Cuando el mundo miró a otro lado: Venezuela, el éxodo y la hipocresía internacional

A partir de la operación realizada por Estados Unidos contra el régimen de Nicolás Maduro en Caracas, Venezuela, las redes sociales se inundaron de algo que durante años fue sistemáticamente ignorado: la voz del pueblo venezolano real.
No la de los burócratas, no la de los activistas de escritorio, sino la de millones de personas que tuvieron que abandonar su país en los últimos 25 años porque simplemente ya no se podía vivir ahí.
Hablamos de hambre, de represión, de falta absoluta de oportunidades, de hospitales sin medicinas, de apagones interminables, de violencia cotidiana y de un Estado que se convirtió en enemigo de su propia gente.
No es un discurso ideológico, es un recuento de supervivencia.
Más de 7.5 millones de venezolanos han emigrado, uno de los éxodos más grandes del planeta en tiempos de paz. Se fueron principalmente a Colombia, Perú, Chile, Brasil, Estados Unidos y Europa.
Muchos caminaron kilómetros interminables, cruzaron fronteras sin documentos, durmieron en la calle, pidieron comida, llegaron sin dinero y sin red de apoyo.
Eso no es migración voluntaria: eso es huida.
Durante todo ese tiempo, el mundo “civilizado” miró hacia otro lado.
La ONU emitió comunicados, las ONG redactaron informes, los gobiernos “condenaron” con palabras suaves.
Pero nadie hizo nada en serio.
Y hoy, los mismos que guardaron silencio durante décadas, pretenden dar lecciones morales.
El petróleo como excusa y la indignación selectiva.
Desde el primer minuto, apareció el coro de siempre: “Estados Unidos solo va por el petróleo”.
Es una frase cómoda, simplista y profundamente hipócrita.
Porque si ese fuera el argumento central, habría que decir entonces que Cuba, Rusia, China e Irán también fueron —y siguen siendo— socios petroleros de Venezuela, y nadie los vio protestar por eso.
Ninguno de esos países mejoró la vida del venezolano común; al contrario, fueron parte del saqueo mientras el pueblo se empobrecía.
En países como México, vemos a los profesionales de la marcha antiyanqui salir a pintar bardas, cerrar calles y plantarse frente a la Embajada de Estados Unidos con discursos sobre soberanía y autodeterminación.
Lo curioso es que jamás marcharon cuando el régimen venezolano mataba de hambre a su gente, cuando millones huían caminando, cuando se violaban derechos humanos de forma sistemática.
Su indignación no es humanitaria, es ideológica y selectiva.

La realidad incómoda es esta: una parte muy significativa del pueblo venezolano, dentro y fuera del país, aprueba que alguien haya actuado.

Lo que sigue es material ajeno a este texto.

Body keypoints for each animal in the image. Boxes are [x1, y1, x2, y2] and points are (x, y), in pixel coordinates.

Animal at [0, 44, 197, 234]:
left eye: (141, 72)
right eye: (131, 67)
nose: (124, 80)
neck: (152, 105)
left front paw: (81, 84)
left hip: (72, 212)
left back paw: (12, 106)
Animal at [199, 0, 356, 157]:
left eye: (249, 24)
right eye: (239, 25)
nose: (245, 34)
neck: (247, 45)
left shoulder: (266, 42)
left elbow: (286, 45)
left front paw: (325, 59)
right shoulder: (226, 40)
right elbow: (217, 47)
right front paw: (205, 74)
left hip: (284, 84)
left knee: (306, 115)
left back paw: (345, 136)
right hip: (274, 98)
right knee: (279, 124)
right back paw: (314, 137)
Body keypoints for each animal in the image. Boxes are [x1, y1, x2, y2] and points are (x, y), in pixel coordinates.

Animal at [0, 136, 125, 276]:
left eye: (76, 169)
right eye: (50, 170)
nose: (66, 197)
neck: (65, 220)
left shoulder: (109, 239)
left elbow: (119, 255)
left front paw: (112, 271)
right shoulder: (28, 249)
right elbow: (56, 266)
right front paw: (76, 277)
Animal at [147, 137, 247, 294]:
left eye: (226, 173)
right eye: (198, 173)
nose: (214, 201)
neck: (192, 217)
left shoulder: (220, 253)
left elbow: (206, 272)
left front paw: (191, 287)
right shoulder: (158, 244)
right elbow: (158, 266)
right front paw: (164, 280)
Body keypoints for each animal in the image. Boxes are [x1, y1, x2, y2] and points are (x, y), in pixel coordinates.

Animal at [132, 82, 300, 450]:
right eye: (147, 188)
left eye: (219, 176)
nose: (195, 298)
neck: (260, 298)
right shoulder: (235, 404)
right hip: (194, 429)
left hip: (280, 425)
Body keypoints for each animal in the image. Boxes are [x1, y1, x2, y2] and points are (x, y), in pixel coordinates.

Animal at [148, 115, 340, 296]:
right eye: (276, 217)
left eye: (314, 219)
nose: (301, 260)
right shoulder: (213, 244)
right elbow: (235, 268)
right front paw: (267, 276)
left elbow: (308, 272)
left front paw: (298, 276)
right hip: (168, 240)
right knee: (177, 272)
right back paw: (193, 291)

No porque idealicen a Estados Unidos, sino porque ya no quedaban opciones reales.
Después de 25 años de dictadura, elecciones robadas, sanciones inútiles y diplomacia fallida, la paciencia se agotó.
“Haiga sido como haiga sido”: lo que viene después.
Como se dice coloquialmente en México, “haiga sido como haiga sido”, hoy existe al menos una posibilidad de cambio real.
No es un escenario perfecto, no es limpio, no es indoloro, pero es distinto a la parálisis criminal de los últimos 25 años.
La comparación es brutalmente clara: durante todo este tiempo, el pueblo venezolano era dueño del 100 % de nada.
El petróleo no era suyo; era de las élites chavistas-maduristas y de sus socios extranjeros.
La riqueza existía, pero nunca llegó a la gente.
En el mejor de los escenarios futuros, Venezuela podría recuperar una parte real de su riqueza petrolera y de otros recursos, aunque sea el 40 % o el 50 %, con supervisión, transparencia y reglas claras.
Eso, comparado con el cero absoluto que vivieron millones, ya es un cambio estructural.
No se trata de celebrar intervenciones ni de romantizar la geopolítica, sino de reconocer una verdad incómoda: la soberanía sin pan, sin derechos y sin futuro es solo una palabra vacía.
Quienes hoy gritan desde la comodidad de sus países deberían preguntarse algo simple: ¿qué hicieron ellos mientras Venezuela se desangraba?
Porque para millones de venezolanos que caminaron sin dinero, que enterraron familiares, que lo perdieron todo, la discusión no es ideológica, es existencial.